The Trump administration unveiled its proposed budget that includes provisions that would enable Medicare beneficiaries to contribute to a health savings account, according to this article on CNBC. Under existing laws, retirees cannot make contributions to this tax-advantaged account, which is funded on a pre-tax basis, offers tax-free growth on savings and tax-exempt withdrawals for qualified expenses. The proposal would benefit older workers who use Medicare as a secondary payer and people who want to sign up for Medicare Advantage with a Medicare medical savings account, says an expert with the Kaiser Family Foundation.
The government can address Social Security’s financial woes by indexing retirement benefits to life expectancy, which has increased in recent decades, according to this opinion piece on MarketWatch. “While life expectancy does not increase the size of the monthly payment, it changes the number of checks that a retiree expects to collect,” this opinion piece explains. “Increased longevity means that workers are more likely attain the age of eligibility, and that retirees will tend to collect over a longer period of time. In other words, the overall retirement protection provided by Social Security expands with life expectancy.”

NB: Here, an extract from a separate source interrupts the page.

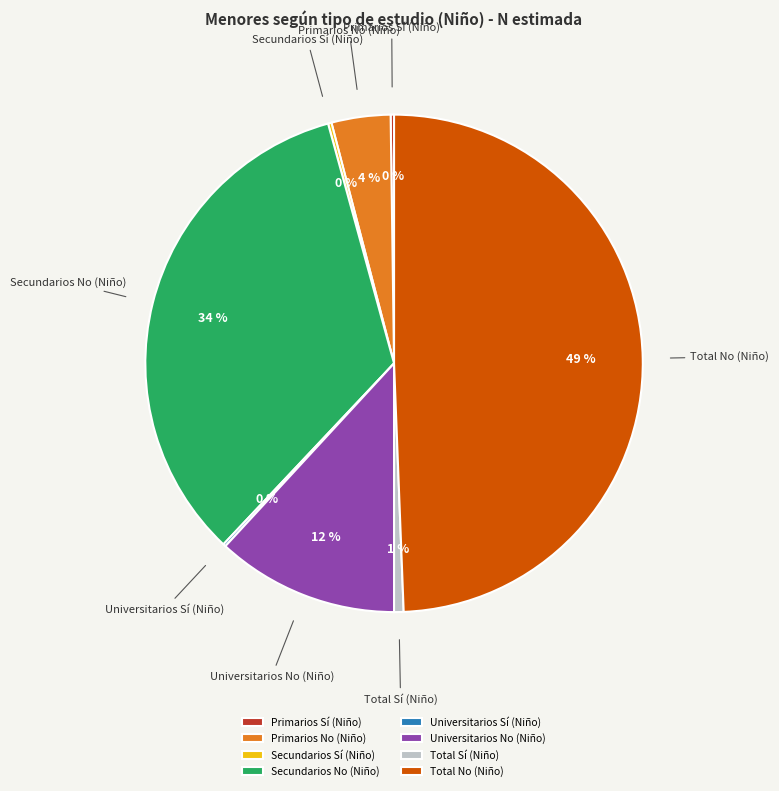

Which has a higher value, Total Sí (Niño) or Primarios No (Niño)?

Primarios No (Niño)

An expert with Morningstar says that clients who want to make last-minute contributions to an IRA to minimize their tax burden for 2018 should consider their current and future tax rates to determine whether they should direct the funds to a traditional IRA or a Roth IRA. “If you think that your tax rate is high today and you can make a deductible contribution, you are probably better off doing that--taking the tax break now because it's worth more to you than when you pull the money out in retirement and you are in a lower tax bracket,” says the expert. “If the flip side is true, if you think you are in a relatively low tax bracket today and your tax rate is likely to go higher in the future, you are probably better off doing the Roth IRA contribution.”

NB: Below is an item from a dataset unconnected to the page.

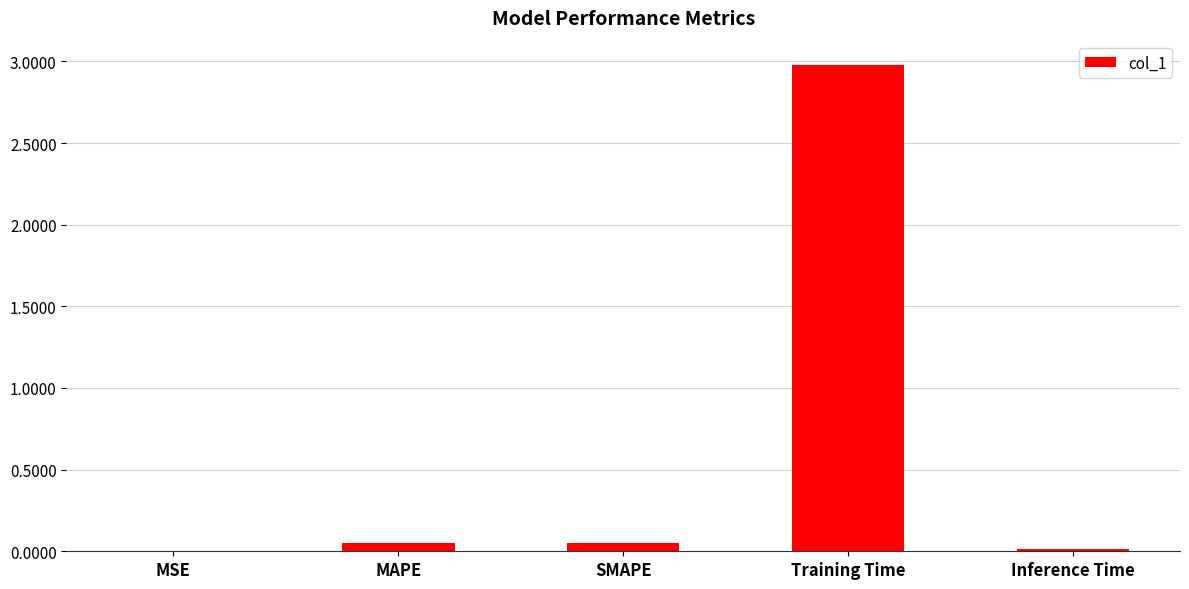

What is the sum of all values?

3.1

IRA investors are required to name their account beneficiaries who will inherit their assets when they die, according to this article on Motley Fool. While beneficiaries can take a lump-sum distribution of the entire balance, clients who inherited their spouse’s IRA have the option of rolling over the inherited assets into their own IRA. However, once the inherited assets in their IRA, distributions will be subject to 10% early withdrawal penalty if they withdraw the money before turning 59 1/2. Surviving spouses will not face the penalty if they withdraw the funds directly from the inherited IRA.